When trying to upgrade packages in a different system root tree, with `# pacman --root`, pacman complains about files being read-only when it encounters absolute symlinks. > error: cannot remove file '/run/os/update/rootfs/usr/lib/libGLX_indirect.so.0': Read-only file system The fault seems to be due to _alpm_access() not checking if "file" is a symlink before calling "access(check_path, amode)". I suggest that in the case of a symlink, instead of trying to test file permission and ending testing the target, check instead the folder permissions. My c skills are pretty rusty but maybe something like the attached patch can solve this. |
This task depends upon
symlink_perm.patch
I'm running pacman to update a non-host rootfs mounted to /run/os/update/rootfs, so I'm running a command like "# pacman --root /run/os/update/rootfs -Syu".
/run/os/update/rootfs/usr/lib/libGLX_indirect.so.0 is an absolute symbolic link pointing to /usr/lib/libGLX_mesa.so.0, so it's pointing to the host.

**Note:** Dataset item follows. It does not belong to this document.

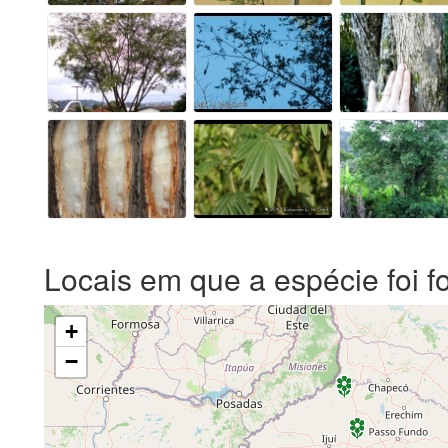
Locais em que a espécie foi f
+
−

Pacman seems to follow the symlink to host and checks file permissions of /usr/lib/libGLX_mesa.so.0, so it complains about the symlink being read-only while in fact, the target file is read-only, and the folder /run/os/update/rootfs/usr/lib is writeable.
So I pulled some data from my system which has 1098 packages.

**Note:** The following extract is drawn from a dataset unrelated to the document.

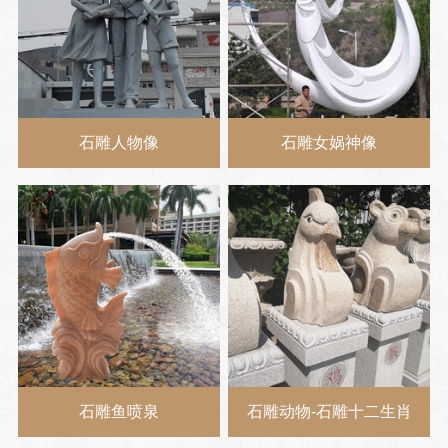
石雕人物像
石雕女娲神像
石雕鱼喷泉
石雕动物-石雕十二生肖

- 382 files (in /usr) are absolute symlinks, of which
- ~240 are due to zenity
- ~40 mixed bag in /usr/bin/*
- ~40 are due to hunspell-en_GB and hunspell-en_US
- ~30 mixed bag in /usr/share/licenses/*
- ~20 mixed bag in /usr/lib*
- ~10 are due to jre8-openjdk-headless
So issue is common, although reasonably self contained.
Thus theoretically, one could consider fixing the packages. Nevertheless, that doesn't "feel" like a proper solution.
Maybe a better solution is to use faccessat() with AT_SYMLINK_NOFOLLOW?